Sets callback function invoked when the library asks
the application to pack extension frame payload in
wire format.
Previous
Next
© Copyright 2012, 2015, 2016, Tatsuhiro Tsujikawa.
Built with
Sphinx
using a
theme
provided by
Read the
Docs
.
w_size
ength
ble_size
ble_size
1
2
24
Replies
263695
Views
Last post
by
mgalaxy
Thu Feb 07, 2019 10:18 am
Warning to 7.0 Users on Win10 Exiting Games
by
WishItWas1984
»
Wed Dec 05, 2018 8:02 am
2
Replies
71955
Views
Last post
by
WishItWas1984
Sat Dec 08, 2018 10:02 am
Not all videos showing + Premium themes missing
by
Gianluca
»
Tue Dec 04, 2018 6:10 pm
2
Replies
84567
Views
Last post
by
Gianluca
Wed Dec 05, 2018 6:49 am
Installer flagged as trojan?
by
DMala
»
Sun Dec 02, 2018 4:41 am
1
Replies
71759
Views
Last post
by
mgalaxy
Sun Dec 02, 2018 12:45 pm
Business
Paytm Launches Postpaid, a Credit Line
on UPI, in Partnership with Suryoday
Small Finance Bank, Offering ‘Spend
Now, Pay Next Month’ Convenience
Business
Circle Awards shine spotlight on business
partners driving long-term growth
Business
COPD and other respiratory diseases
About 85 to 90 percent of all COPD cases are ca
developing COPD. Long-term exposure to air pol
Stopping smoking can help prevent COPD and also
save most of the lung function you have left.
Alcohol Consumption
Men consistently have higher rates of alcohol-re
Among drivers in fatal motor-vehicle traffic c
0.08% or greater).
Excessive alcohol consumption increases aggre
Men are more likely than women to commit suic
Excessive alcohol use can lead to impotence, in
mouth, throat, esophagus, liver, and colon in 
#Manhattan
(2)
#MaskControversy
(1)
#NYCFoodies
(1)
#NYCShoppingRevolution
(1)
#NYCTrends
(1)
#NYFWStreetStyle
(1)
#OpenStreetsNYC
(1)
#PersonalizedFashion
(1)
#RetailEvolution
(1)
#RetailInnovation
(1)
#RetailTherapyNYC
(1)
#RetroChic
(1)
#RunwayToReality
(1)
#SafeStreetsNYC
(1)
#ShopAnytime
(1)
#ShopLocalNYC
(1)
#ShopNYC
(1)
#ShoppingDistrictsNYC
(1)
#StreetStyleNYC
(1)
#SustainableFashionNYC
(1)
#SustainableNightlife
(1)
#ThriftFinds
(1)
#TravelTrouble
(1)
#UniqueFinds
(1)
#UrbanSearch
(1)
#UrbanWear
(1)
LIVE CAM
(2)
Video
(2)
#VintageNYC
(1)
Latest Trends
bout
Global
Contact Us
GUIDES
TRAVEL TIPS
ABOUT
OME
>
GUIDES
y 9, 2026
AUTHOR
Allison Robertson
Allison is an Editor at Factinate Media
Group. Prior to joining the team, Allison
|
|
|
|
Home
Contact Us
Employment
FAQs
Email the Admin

> _Exercise aim_:
The whole listing is to be transcribed exactly.

> _Output of the exercise_:
Sets callback function invoked when the library asks
the application to pack extension frame payload in
wire format.
Previous
Next
© Copyright 2012, 2015, 2016, Tatsuhiro Tsujikawa.
Built with
Sphinx
using a
theme
provided by
Read the
Docs
.
w_size
ength
ble_size
ble_size
1
2
24
Replies
263695
Views
Last post
by
mgalaxy
Thu Feb 07, 2019 10:18 am
Warning to 7.0 Users on Win10 Exiting Games
by
WishItWas1984
»
Wed Dec 05, 2018 8:02 am
2
Replies
71955
Views
Last post
by
WishItWas1984
Sat Dec 08, 2018 10:02 am
Not all videos showing + Premium themes missing
by
Gianluca
»
Tue Dec 04, 2018 6:10 pm
2
Replies
84567
Views
Last post
by
Gianluca
Wed Dec 05, 2018 6:49 am
Installer flagged as trojan?
by
DMala
»
Sun Dec 02, 2018 4:41 am
1
Replies
71759
Views
Last post
by
mgalaxy
Sun Dec 02, 2018 12:45 pm
Business
Paytm Launches Postpaid, a Credit Line
on UPI, in Partnership with Suryoday
Small Finance Bank, Offering ‘Spend
Now, Pay Next Month’ Convenience
Business
Circle Awards shine spotlight on business
partners driving long-term growth
Business
COPD and other respiratory diseases
About 85 to 90 percent of all COPD cases are ca
developing COPD. Long-term exposure to air pol
Stopping smoking can help prevent COPD and also
save most of the lung function you have left.
Alcohol Consumption
Men consistently have higher rates of alcohol-re
Among drivers in fatal motor-vehicle traffic c
0.08% or greater).
Excessive alcohol consumption increases aggre
Men are more likely than women to commit suic
Excessive alcohol use can lead to impotence, in
mouth, throat, esophagus, liver, and colon in 
#Manhattan
(2)
#MaskControversy
(1)
#NYCFoodies
(1)
#NYCShoppingRevolution
(1)
#NYCTrends
(1)
#NYFWStreetStyle
(1)
#OpenStreetsNYC
(1)
#PersonalizedFashion
(1)
#RetailEvolution
(1)
#RetailInnovation
(1)
#RetailTherapyNYC
(1)
#RetroChic
(1)
#RunwayToReality
(1)
#SafeStreetsNYC
(1)
#ShopAnytime
(1)
#ShopLocalNYC
(1)
#ShopNYC
(1)
#ShoppingDistrictsNYC
(1)
#StreetStyleNYC
(1)
#SustainableFashionNYC
(1)
#SustainableNightlife
(1)
#ThriftFinds
(1)
#TravelTrouble
(1)
#UniqueFinds
(1)
#UrbanSearch
(1)
#UrbanWear
(1)
LIVE CAM
(2)
Video
(2)
#VintageNYC
(1)
Latest Trends
bout
Global
Contact Us
GUIDES
TRAVEL TIPS
ABOUT
OME
>
GUIDES
y 9, 2026
AUTHOR
Allison Robertson
Allison is an Editor at Factinate Media
Group. Prior to joining the team, Allison
|
|
|
|
Home
Contact Us
Employment
FAQs
Email the Admin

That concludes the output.